1977年に発売した「You Light Up My Life」で一躍大スターダムへと駆け上がった歌手デビー・ブーンが、アカデミー賞授賞式で同曲をパフォーマンス。終了後、司会者のボブ・ホープが、「デビーと、ジョン・トレイシー・ろう者クリニックの少女合唱団との素晴らしいパフォーマンスでした」と説明。手話の女性に合わせて、耳の聞こえない11人の少女が合唱する姿に全米が感動した。
が、すぐに手話はまったくのデタラメだったことが判明。少女たちは聴覚障害のない健康な子たちであることがわかり、大問題に発展した。賞主催者側は、「誰も少女たちがろう者だなんて言ってない」「クリニックの医師が採用した子だ」と苦しい弁解をし、さらなる視聴者の怒りを買うことに。「You light Up My Life」はこの年のアカデミー賞歌曲賞に輝いたが、ケチがついた形となり、デビーはその後ヒット曲には恵まれず、一発屋に終わった。
■第46回(1974年) 全裸男が乱入
出席者が食事やお酒を楽しむ中で授賞式が進行するゴールデン・グローブ賞とは異なり、厳格な雰囲気の中で行われるアカデミー賞授賞式。映画界最高の栄誉とされているため、プレゼンターや司会者も緊張した面持ちでステージに上がることでも知られている。

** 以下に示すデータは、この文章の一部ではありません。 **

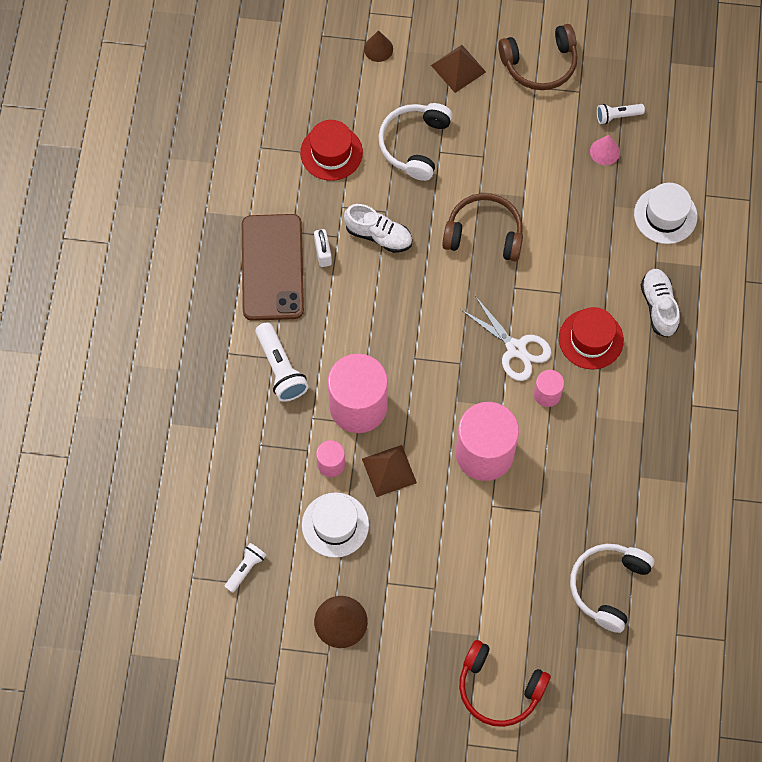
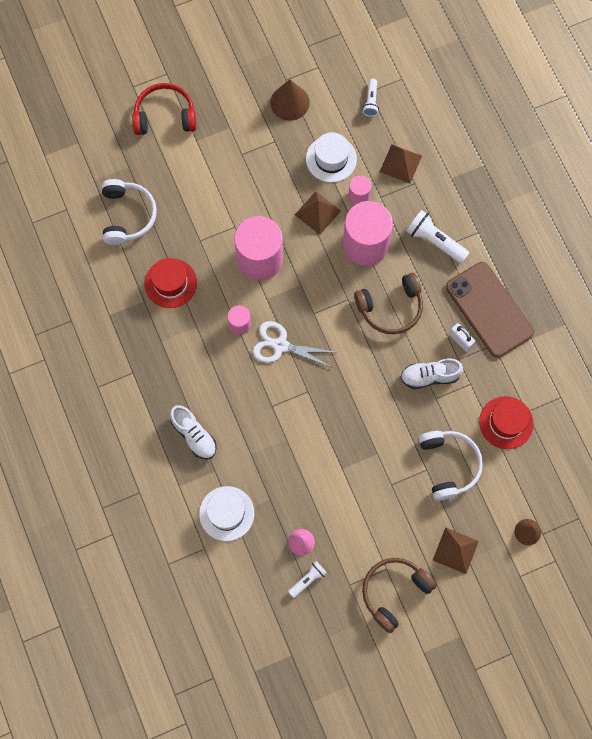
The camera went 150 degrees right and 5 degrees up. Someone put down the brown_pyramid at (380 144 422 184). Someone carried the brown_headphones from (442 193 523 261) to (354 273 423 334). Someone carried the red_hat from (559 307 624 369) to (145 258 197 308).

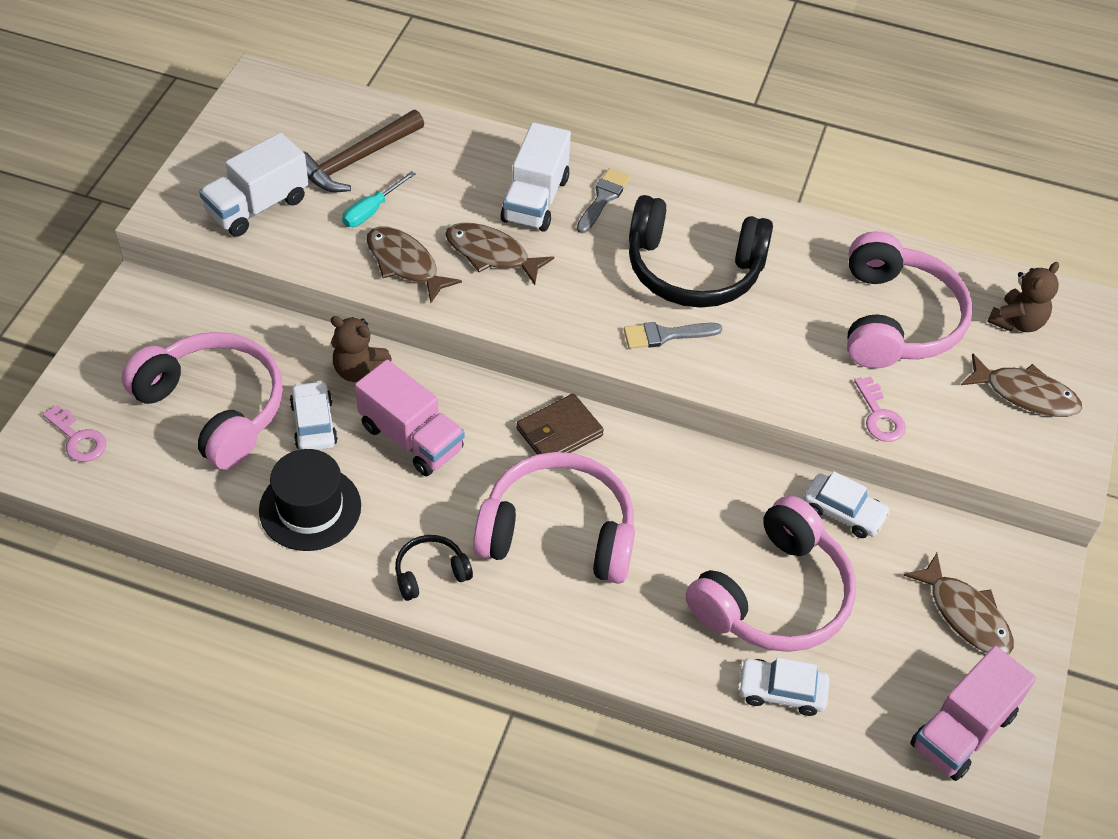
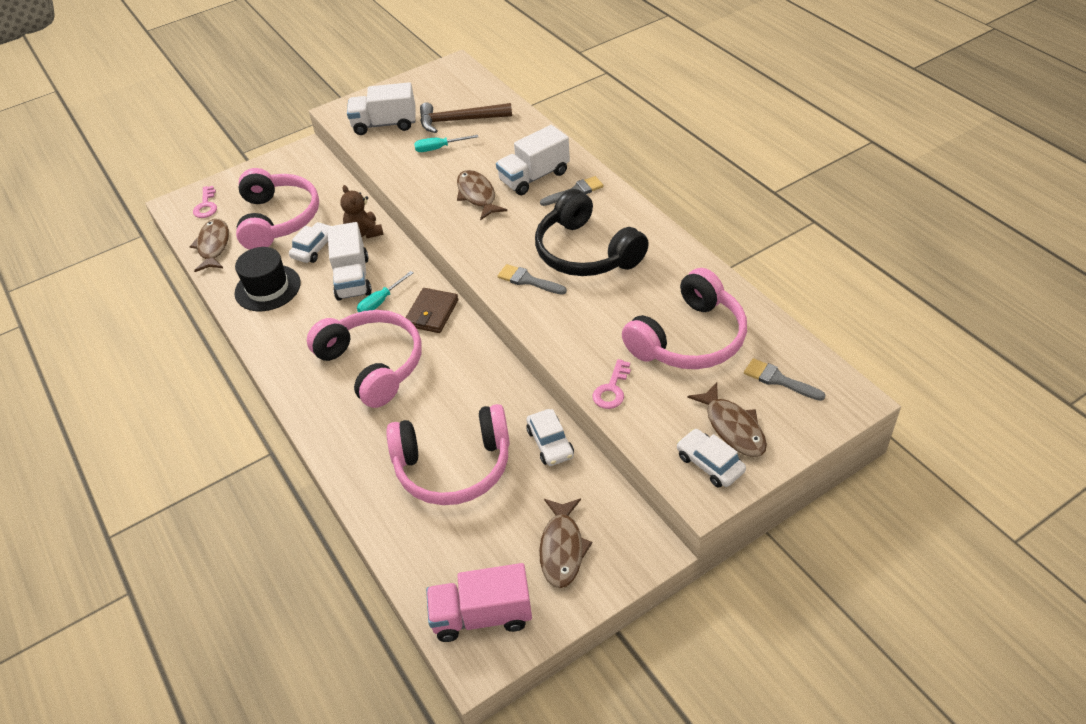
The camera went 45 degrees right and 5 degrees down. Someone took away the black_headphones at (395 535 473 601). Someone put down the turquoise_screwdriver at (357 271 414 312). Someone carried the brown_fish from (367 226 462 303) to (189 219 229 272). Someone carried the white_car from (738 658 830 716) to (677 429 746 488). Someone swapped the brown_teddy_bear at (987 262 1059 332) for the grey_brush at (744 358 825 401). Someone repainted the pink_truck at (355 360 465 476), which became the white_truck at (327 222 372 301). Someone rotated the brown_wallet at (517 393 604 455) by 75 degrees counterclockwise.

74年には、司会者のデヴィッド・ニーヴンが、受賞作品を発表するプレゼンターのエリザベス・テイラーを紹介している最中に、舞台袖から全裸の男が現れてピースをしながらステージを横切るというハプニングが起こったのだ。
イギリス紳士のデヴィッドは、呆然とした後、苦笑いを浮かべながら「みなさん。こういうことは、まぁ、いずれは起きることでして……」「しかしながら……興味深いことだとは思いませんか?」と耳をかきながら、「あの男性にとっては自分の秘部を披露することが、生涯唯一取れる笑いなのだ、と考えると」と即興のブラックジョークを飛ばし、会場のざわつきを収めた。
この男性だが、LGBTの活動家で、バックステージにはジャーナリストとして入り込んでいたとのこと。仕込みだという説もあるが、男性はほかの場所でもフルチンになってゲイの権利を主張する抗議を行っていたため、本物の活動家だったとみられている。